Required action:
Copy out each line of the data below in which "type" appears.

Source data:
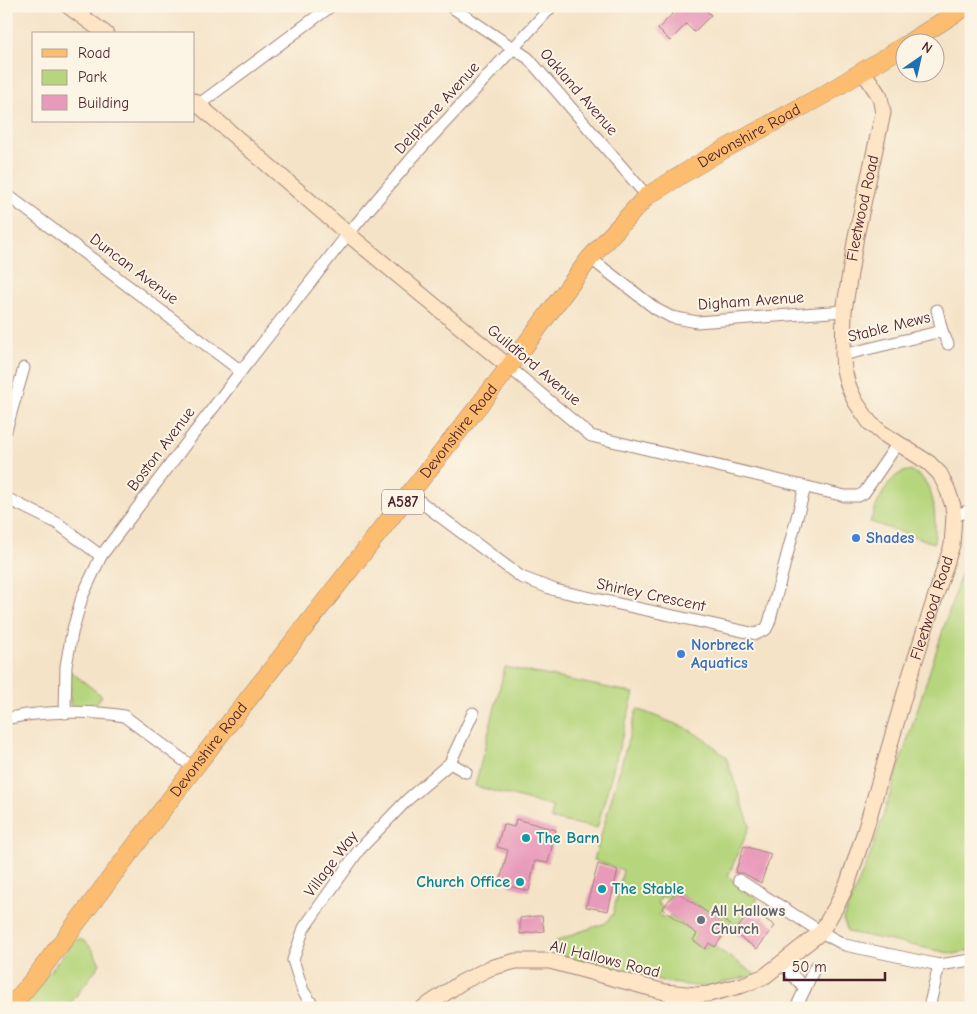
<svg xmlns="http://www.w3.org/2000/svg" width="977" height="1014" viewBox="0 0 977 1014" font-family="'Comic Neue',sans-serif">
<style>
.green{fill:#b6d57d;stroke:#807a54}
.building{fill:#e89aba}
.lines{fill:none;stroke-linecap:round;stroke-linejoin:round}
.street-casing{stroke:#9f8179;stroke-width:13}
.secondary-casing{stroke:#9f8179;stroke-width:17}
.primary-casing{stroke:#9f8179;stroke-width:19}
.street{stroke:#fff;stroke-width:11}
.secondary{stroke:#fee5c5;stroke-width:15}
.primary{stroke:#fcbd6f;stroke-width:18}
.shop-dot{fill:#3f7fe0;stroke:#fcf5e5;stroke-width:2}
.culture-dot{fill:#0f9aa8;stroke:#fcf5e5;stroke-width:2}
.worship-dot{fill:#6b7280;stroke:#fcf5e5;stroke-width:2}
.labels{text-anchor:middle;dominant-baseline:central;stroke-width:4;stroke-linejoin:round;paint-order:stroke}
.shield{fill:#fcf5e5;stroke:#7f5f63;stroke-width:1}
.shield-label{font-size:15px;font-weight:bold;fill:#4a1f2b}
.street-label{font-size:16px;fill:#4a1f2b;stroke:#fcf5e5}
.shop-label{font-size:16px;font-weight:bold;fill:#366cbe;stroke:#fcf5e5;text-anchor:start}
.culture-label{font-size:16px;font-weight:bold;fill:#0d838f;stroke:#fcf5e5;text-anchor:start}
.worship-label{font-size:16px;font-weight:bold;fill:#5b616d;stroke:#fcf5e5;text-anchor:start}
</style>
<rect width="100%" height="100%" fill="#fcf5e5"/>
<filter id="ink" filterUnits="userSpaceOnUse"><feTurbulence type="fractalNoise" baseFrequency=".02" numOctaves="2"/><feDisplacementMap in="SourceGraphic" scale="10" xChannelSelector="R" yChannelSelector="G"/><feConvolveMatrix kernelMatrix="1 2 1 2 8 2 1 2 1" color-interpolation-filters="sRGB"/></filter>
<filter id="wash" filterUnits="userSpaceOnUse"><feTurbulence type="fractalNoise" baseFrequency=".0096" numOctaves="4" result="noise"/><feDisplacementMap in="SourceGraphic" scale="20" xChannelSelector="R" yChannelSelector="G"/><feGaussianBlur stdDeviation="1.12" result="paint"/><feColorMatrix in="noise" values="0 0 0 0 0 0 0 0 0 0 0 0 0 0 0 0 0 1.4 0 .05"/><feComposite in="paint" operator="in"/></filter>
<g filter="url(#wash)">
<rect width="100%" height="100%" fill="#f4e3c7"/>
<g class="green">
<path d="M 907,471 C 937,474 936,521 934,543 L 870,522 C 876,506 888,474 907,471 Z"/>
<path d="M 971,534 L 971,950 L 954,954 L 848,932 L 843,919 L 871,853 L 963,568 Z"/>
<path d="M 505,667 L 634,693 L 597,828 L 551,819 L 553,807 L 475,786 Z"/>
<path d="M 70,671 L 102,696 L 93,707 L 72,707 L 70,704 Z"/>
<path d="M 637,709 L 686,728 L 706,740 L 726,757 L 750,826 L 728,876 L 749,894 L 758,899 L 734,930 L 724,923 L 725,921 L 713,912 L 711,915 L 676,891 L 669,900 L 662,896 L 657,903 L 663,908 L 659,914 L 666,920 L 670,915 L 697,934 L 693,941 L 705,949 L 709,943 L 756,975 L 703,987 L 672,983 L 556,955 L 555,942 L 576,933 L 606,923 L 613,914 L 623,870 L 594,860 Z"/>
<path d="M 80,939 C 91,944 95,954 100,964 L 67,1008 L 21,1008 L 74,941 Z"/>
</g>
<g id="blocks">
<g class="building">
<path d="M 668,6 L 702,6 L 711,15 L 694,32 L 686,24 L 670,41 L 658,29 L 674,12 Z"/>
<path d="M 516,819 L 556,830 L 548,863 L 535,861 L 529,891 L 509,886 L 509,883 L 500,881 L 508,850 L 497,847 L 503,824 L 514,827 Z"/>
<path d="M 744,846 L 771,854 L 761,883 L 743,873 L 735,873 Z"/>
<path d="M 598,864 L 618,870 L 608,911 L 586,907 Z"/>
<path d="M 676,891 L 711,915 L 712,912 L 730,925 L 715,947 L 709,943 L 705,949 L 693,940 L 697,934 L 662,909 Z"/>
<path d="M 750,912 L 759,918 L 761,916 L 775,926 L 757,949 L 734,933 Z"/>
<path d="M 536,916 L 542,916 L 544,931 L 520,934 L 520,918 Z"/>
</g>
</g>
</g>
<g filter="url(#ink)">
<use href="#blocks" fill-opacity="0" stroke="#9f8179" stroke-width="1"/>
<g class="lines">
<defs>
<g id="street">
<path d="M 450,6 L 528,58 L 647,196"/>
<path d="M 198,105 L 331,6"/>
<path d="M 6,194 L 241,371"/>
<path d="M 590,258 L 656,309 L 671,317 L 697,322 L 844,311"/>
<path d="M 942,331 L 948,344"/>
<path d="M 843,355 L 942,331 L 937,310"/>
<path d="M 509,367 L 591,436 L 845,496 L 858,496 L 864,493 L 898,443"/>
<path d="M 6,430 L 24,368"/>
<path d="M 410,494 L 521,577 L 555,590 L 756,634 L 766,629 L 769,623 L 805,487"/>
<path d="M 6,498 L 57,523 L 101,556"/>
<path d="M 954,516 L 971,510"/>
<path d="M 65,713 L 66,666 L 72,633 L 82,597 L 101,556 L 241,371 L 348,234 L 413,157 L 552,6"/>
<path d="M 6,719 C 37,711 93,710 124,716 L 194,768"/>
<path d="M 450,763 L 466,772"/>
<path d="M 739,880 L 821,932 L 845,945 L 939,965 L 971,960"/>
<path d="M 782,963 L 805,989"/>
<path d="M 315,1008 L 303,991 L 293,960 L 304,928 L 359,850 L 407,800 L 450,763 L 473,713"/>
<path d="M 670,1008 L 673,994"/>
<path d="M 796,1008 L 815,967"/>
<path d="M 929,1008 L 939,965"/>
</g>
<g id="secondary">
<path d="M 68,6 L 106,34"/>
<path d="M 194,101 L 348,234 L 509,367"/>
<path id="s1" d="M 423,1008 L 462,982 L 490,968 L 516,961 L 550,961 L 665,992 L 696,995 L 709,994 L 743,985 L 765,976 L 821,932 L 837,905 L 848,882 L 865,831 L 909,679 L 952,545 L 954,516 L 953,506 L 948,491 L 940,474 L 929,463 L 882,433 L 870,423 L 855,401 L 848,385 L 844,370 L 843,355 L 844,311 L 856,236 L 883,113 L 880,97 L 863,71"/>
</g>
<g id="primary">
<path d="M 910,42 L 967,6"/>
<path id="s2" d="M 10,1008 L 37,975 L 194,768 L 509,367 L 590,258 L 647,196 L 712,156 L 827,93 L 904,46"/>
</g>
</defs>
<use href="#street" class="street-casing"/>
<use href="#secondary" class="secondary-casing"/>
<use href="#primary" class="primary-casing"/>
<use href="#street" class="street"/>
<use href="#secondary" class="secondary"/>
<use href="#primary" class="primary"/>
</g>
</g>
<g class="shop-dot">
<circle cx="856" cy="538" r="5"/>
<circle cx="681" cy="654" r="5"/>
</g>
<g class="culture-dot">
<circle cx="526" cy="838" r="5"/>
<circle cx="520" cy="882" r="5"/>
<circle cx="602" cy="889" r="5"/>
</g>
<circle class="worship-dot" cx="701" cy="920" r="5"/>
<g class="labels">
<rect class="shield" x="382" y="489.5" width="42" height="25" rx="4"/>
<g class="shield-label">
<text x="403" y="502">A587</text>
</g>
<g class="street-label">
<text transform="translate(579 92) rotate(49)">Oakland Avenue</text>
<text transform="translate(437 108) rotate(-48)">Delphene Avenue</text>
<text stroke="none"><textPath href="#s2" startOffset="1151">Devonshire Road</textPath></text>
<text stroke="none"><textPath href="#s1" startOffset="1226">Fleetwood Road</textPath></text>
<text transform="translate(134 269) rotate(37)">Duncan Avenue</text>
<text transform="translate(751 301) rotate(-4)">Digham Avenue</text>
<text transform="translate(889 327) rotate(-14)">Stable Mews</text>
<text transform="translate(534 365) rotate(40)">Guildford Avenue</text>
<text stroke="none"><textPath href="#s2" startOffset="731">Devonshire Road</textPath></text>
<text transform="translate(161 449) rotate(-53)">Boston Avenue</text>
<text transform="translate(651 595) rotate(12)">Shirley Crescent</text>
<text stroke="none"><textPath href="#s1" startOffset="776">Fleetwood Road</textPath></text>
<text stroke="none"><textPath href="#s2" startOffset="326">Devonshire Road</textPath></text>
<text transform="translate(331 864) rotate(-53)">Village Way</text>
<text transform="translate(605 959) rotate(14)">All Hallows Road</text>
</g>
<g class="shop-label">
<text x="866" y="538">Shades</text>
<text x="691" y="645">Norbreck<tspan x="691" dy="18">Aquatics</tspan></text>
</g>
<g class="culture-label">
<text x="536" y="838">The Barn</text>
<text x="510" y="882" text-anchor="end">Church Office</text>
<text x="612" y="889">The Stable</text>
</g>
<g class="worship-label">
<text x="711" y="911">All Hallows<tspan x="711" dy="18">Church</tspan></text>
</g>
</g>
<rect width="977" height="1014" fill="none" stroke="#fcf5e5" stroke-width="25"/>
<rect x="32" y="32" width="162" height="90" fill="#fcf5e5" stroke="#b59f9b"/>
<rect x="42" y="49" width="25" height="8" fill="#fcbd6f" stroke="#b59f9b"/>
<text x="78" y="58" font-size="15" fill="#4a1f2b">Road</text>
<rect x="42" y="70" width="25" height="15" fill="#b6d57d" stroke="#b59f9b"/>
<text x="78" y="82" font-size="15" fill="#4a1f2b">Park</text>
<rect x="42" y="95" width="25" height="15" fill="#e89aba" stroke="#b59f9b"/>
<text x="78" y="108" font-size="15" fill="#4a1f2b">Building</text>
<g transform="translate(920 58) rotate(34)"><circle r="24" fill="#fcf5e5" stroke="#b59f9b"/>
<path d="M0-4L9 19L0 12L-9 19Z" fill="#1f6fb2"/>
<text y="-8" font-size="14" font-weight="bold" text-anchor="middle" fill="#4a1f2b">N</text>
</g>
<path d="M784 972v8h101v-8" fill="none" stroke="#4a1f2b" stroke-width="2.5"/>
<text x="792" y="972" font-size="15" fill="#4a1f2b" stroke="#fcf5e5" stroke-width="4" paint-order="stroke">50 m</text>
</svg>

Written reply:
<filter id="ink" filterUnits="userSpaceOnUse"><feTurbulence type="fractalNoise" baseFrequency=".02" numOctaves="2"/><feDisplacementMap in="SourceGraphic" scale="10" xChannelSelector="R" yChannelSelector="G"/><feConvolveMatrix kernelMatrix="1 2 1 2 8 2 1 2 1" color-interpolation-filters="sRGB"/></filter>
<filter id="wash" filterUnits="userSpaceOnUse"><feTurbulence type="fractalNoise" baseFrequency=".0096" numOctaves="4" result="noise"/><feDisplacementMap in="SourceGraphic" scale="20" xChannelSelector="R" yChannelSelector="G"/><feGaussianBlur stdDeviation="1.12" result="paint"/><feColorMatrix in="noise" values="0 0 0 0 0 0 0 0 0 0 0 0 0 0 0 0 0 1.4 0 .05"/><feComposite in="paint" operator="in"/></filter>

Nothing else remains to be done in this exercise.